Outro ponto a ser discutido, e, que, facilita a clareza e a objetividade da linguagem científica, é  sintetizar os conceitos, ou seja, devemos nos utilizar de conceitos que não tenham muitos significados ou que dêem margem  a muitas e diferentes interpretações. Clareza, objetividade e precisão, lembram?
Até aí tudo bem? Ótimo, porque tem mais pontos que precisam ser discutidos e, agora, vamos voltar nossa atenção para outro ponto interessante a ser discutido que são os juízos de valor muitas vezes empregados em textos científicos. Mas o que são conceitos, juízos e juízos de valor? Ora, se tentarmos definir o que é uma universidade, provavelmente, diremos que é um ambiente pluridisciplinar para a formação de profissionais de nível superior, etc. agora quando definimos o que é uma boa universidade já estamos emitindo um juízo, ou seja, “o juízo, portanto, é uma relação entre conceitos” (RUDIO, 1981 apud TOMANIK, 2004, p. 120) e ainda, segundo Tomanik (2004, p. 120)” o juízo é uma relação entre conceitos que exprime muito mais uma convicção de quem o emite, do que uma efetiva característica do fenômeno a que se refere” . Então, qual a importância saber o que é conceito e o que é juízo para a ciência?
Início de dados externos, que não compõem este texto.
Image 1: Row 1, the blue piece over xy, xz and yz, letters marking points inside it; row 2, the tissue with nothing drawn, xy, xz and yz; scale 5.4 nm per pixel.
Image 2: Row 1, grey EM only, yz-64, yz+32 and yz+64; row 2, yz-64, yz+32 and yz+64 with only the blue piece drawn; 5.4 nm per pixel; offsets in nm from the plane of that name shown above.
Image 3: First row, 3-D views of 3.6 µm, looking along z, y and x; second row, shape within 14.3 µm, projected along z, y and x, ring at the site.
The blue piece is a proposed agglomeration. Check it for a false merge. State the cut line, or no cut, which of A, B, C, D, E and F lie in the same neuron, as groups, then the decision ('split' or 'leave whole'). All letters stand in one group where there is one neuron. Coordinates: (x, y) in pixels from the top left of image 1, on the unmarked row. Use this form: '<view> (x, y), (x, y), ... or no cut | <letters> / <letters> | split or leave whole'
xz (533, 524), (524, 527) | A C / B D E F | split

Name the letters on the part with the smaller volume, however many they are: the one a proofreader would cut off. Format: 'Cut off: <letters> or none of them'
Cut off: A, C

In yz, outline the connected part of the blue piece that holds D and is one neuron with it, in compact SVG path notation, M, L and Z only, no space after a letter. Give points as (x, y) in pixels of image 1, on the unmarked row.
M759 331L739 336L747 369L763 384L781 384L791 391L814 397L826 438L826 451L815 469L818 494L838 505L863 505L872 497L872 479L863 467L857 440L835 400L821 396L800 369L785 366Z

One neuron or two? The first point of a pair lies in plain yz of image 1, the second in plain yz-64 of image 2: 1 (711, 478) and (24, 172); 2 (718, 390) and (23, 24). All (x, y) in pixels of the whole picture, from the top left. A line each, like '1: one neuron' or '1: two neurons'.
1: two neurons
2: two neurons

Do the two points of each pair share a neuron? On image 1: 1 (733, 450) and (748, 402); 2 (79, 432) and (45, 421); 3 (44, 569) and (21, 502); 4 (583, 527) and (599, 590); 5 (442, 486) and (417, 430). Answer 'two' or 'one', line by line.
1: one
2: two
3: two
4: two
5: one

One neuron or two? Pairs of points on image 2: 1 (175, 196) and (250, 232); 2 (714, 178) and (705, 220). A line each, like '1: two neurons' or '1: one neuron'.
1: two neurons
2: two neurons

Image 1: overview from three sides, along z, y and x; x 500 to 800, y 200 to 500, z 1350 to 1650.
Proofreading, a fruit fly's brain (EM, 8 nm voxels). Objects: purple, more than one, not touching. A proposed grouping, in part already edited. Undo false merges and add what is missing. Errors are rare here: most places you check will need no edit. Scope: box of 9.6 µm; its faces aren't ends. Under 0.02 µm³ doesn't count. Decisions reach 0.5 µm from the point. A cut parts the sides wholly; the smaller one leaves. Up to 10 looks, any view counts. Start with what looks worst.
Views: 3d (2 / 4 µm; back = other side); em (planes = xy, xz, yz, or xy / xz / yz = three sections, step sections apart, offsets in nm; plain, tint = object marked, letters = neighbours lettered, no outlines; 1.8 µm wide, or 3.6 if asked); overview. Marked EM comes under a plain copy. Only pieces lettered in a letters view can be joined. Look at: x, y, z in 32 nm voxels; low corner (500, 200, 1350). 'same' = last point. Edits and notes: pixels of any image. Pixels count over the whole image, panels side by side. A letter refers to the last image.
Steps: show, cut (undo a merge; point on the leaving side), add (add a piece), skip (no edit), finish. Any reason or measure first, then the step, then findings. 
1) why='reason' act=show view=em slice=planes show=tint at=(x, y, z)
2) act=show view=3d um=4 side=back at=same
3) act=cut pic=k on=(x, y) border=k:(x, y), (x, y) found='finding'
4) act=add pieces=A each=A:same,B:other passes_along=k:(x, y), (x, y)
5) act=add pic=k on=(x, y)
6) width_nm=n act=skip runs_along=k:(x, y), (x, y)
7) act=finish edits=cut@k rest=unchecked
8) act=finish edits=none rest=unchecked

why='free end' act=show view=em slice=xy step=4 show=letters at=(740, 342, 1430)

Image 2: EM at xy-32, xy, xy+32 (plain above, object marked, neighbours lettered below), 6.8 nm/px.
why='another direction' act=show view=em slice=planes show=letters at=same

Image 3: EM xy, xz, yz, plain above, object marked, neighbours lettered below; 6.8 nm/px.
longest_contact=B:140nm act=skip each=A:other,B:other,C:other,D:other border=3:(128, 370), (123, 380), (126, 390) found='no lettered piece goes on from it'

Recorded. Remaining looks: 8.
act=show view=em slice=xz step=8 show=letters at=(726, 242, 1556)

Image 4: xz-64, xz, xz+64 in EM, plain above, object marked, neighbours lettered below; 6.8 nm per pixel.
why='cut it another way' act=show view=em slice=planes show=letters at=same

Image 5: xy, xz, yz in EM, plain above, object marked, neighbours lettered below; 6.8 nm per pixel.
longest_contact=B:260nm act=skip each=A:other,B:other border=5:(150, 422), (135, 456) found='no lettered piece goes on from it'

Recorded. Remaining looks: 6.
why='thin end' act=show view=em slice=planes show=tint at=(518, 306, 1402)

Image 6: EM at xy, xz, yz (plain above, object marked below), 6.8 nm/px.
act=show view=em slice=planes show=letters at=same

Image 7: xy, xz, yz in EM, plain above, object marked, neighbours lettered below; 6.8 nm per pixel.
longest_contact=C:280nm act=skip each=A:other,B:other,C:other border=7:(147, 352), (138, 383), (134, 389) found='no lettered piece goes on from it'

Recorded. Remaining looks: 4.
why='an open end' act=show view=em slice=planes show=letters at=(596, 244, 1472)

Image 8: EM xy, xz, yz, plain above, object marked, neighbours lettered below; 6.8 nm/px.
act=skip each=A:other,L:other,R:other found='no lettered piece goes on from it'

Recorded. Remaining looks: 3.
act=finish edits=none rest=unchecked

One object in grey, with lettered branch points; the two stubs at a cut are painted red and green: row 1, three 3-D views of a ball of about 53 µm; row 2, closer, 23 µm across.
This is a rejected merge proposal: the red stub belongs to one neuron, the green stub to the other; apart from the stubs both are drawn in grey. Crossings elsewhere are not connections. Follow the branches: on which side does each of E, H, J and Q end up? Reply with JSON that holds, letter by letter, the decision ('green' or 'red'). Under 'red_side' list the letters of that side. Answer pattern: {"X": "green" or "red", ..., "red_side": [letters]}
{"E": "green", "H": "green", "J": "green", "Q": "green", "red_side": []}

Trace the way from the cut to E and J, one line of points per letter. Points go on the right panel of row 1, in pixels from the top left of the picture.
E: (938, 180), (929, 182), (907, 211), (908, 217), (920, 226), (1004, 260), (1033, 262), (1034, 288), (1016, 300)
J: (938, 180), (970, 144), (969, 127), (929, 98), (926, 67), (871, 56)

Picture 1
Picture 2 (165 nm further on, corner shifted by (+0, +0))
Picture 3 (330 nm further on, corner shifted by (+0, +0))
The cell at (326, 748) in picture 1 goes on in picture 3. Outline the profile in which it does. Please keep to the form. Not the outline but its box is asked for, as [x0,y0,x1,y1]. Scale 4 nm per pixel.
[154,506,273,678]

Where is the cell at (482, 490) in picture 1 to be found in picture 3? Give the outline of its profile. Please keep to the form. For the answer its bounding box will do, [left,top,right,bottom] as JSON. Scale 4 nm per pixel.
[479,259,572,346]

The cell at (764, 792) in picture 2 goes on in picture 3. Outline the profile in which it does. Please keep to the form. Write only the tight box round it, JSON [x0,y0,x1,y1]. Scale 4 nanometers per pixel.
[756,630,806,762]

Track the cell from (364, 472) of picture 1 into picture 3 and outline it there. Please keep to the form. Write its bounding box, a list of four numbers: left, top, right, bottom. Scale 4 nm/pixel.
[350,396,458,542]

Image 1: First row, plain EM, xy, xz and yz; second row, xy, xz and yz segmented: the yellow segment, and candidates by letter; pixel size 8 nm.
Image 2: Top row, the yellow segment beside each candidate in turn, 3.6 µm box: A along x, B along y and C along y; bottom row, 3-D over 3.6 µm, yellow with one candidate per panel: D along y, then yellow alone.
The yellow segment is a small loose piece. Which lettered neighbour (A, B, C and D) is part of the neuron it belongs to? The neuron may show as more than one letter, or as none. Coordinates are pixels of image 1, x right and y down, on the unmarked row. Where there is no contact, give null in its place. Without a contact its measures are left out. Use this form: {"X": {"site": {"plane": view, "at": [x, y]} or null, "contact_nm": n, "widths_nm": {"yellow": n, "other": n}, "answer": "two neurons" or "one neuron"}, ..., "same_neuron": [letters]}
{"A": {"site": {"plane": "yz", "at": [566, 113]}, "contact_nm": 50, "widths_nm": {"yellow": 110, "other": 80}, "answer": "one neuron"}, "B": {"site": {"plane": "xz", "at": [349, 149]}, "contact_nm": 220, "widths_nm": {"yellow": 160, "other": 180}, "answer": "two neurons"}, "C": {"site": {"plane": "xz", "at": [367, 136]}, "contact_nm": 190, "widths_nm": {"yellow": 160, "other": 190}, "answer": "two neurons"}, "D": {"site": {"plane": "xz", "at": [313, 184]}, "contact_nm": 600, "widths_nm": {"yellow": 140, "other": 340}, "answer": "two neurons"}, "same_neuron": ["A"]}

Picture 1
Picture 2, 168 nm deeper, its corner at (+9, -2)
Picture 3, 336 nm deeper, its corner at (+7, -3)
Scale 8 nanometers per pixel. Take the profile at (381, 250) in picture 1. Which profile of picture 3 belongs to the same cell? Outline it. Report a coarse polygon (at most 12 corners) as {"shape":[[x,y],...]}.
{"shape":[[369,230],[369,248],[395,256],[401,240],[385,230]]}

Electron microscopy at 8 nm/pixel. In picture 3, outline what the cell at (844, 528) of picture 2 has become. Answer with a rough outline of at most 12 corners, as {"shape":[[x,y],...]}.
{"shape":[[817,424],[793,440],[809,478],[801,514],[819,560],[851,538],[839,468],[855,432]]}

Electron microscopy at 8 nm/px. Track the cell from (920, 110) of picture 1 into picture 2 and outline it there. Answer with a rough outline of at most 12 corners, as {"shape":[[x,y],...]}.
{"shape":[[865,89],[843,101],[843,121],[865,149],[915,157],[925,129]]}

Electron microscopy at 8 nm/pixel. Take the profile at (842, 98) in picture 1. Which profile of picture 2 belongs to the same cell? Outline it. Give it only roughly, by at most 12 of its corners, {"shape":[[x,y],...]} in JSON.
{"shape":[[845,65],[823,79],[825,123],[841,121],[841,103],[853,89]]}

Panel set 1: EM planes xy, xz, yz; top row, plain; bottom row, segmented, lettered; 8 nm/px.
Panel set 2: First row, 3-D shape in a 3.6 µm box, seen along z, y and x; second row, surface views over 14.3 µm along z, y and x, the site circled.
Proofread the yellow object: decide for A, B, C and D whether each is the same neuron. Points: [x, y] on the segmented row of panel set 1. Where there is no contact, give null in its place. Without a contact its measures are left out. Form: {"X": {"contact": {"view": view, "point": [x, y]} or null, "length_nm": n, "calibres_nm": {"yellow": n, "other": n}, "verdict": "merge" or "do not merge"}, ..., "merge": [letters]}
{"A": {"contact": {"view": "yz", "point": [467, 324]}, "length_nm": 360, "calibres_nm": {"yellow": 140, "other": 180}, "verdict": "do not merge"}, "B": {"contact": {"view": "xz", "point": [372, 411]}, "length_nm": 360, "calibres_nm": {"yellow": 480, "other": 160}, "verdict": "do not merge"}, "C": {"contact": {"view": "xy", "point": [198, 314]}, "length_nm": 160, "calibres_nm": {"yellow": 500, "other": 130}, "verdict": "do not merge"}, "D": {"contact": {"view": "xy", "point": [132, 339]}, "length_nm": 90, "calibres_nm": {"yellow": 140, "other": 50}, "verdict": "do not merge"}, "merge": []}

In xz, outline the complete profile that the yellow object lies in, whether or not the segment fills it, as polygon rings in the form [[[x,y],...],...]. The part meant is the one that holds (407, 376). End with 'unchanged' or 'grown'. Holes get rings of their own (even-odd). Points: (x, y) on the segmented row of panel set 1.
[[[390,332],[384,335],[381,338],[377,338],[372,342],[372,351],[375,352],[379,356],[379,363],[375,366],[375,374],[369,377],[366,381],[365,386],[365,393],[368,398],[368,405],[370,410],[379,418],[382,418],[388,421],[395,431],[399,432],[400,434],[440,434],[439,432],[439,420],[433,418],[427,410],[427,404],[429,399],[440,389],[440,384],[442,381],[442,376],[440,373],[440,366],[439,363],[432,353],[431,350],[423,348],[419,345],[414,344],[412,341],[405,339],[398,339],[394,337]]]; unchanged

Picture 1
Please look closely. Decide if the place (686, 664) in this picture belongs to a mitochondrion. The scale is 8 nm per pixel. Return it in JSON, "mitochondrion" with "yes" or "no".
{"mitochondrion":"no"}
Ora, porque segundo o autor do texto estudado é:

“A tarefa da ciência, portanto, é muito mais de tentar tornar claro, sempre que possível o que é conceito e o que é, ou pode ser juízo, do que se propor a eliminar total e definitivamente, os juízos do seu discurso”. ( TOMANIK, 2004, p. 121)

Duas reflexões são importantes no momento de elaboração do texto científico: Para quem se escreve e para que se escreve? A partir das repostas a esses questionamentos fica mais fácil a identificação de nosso leitor, assim como a escolha dos termos e conceitos que serão utilizados, a estrutura (discurso) enfim a linguagem que será utilizada para que o texto fique claro, compreensível, objetivo e não se torne monótono ou confuso para a leitura.
Seguem algumas reflexões extraídas da leitura do texto de Tomanik (2004, p. 127-132) que deverão ser observadas no momento de elaboração do texto científico.

  • “Jamais escreva para você mesmo”
  • “A avaliação do texto deve ser feita por membros do grupo a qual ele se destina (...) o autor não é um bom crítico de sua obra”
  • “Tenho que ter certeza que conheço os termos que emprego, que as palavras que utilizo não são apenas enfeites, aparência de conhecimento”
  • “Tenho que ter um cuidado todo especial com a clareza das frases que elaboro, além de não utilizar conceitos que não domino, especialmente, entre aqueles próprios de minha área”
  • “(...) a mudança de uma palavra na definição de um conceito pode alterar substancialmente seu significado”
  • “ A preocupação com a clareza, porém, pode evitar a elaboração de textos pretensiosos e fúteis, em que a pobreza de conteúdo procura se ocultar sob a forma de um discurso rebuscado e hermético” 

             Escrever um texto científico é uma tarefa nada fácil, a melhor maneira de fazer é exercitando e pondo em prática. E então, vamos por em prática?